*Work instruction*
Echo back every line of the listing below, character for character, with nothing changed.

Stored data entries
+-------+
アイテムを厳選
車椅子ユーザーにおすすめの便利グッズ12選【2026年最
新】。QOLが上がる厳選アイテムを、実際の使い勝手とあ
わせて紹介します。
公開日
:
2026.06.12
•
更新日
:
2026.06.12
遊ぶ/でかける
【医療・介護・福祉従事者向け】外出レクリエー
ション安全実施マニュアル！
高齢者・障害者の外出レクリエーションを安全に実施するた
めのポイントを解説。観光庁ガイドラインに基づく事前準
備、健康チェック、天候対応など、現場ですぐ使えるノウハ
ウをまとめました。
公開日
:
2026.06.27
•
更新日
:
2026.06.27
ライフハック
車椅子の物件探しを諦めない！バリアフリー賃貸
+-------+
*Task response*
アイテムを厳選
車椅子ユーザーにおすすめの便利グッズ12選【2026年最
新】。QOLが上がる厳選アイテムを、実際の使い勝手とあ
わせて紹介します。
公開日
:
2026.06.12
•
更新日
:
2026.06.12
遊ぶ/でかける
【医療・介護・福祉従事者向け】外出レクリエー
ション安全実施マニュアル！
高齢者・障害者の外出レクリエーションを安全に実施するた
めのポイントを解説。観光庁ガイドラインに基づく事前準
備、健康チェック、天候対応など、現場ですぐ使えるノウハ
ウをまとめました。
公開日
:
2026.06.27
•
更新日
:
2026.06.27
ライフハック
車椅子の物件探しを諦めない！バリアフリー賃貸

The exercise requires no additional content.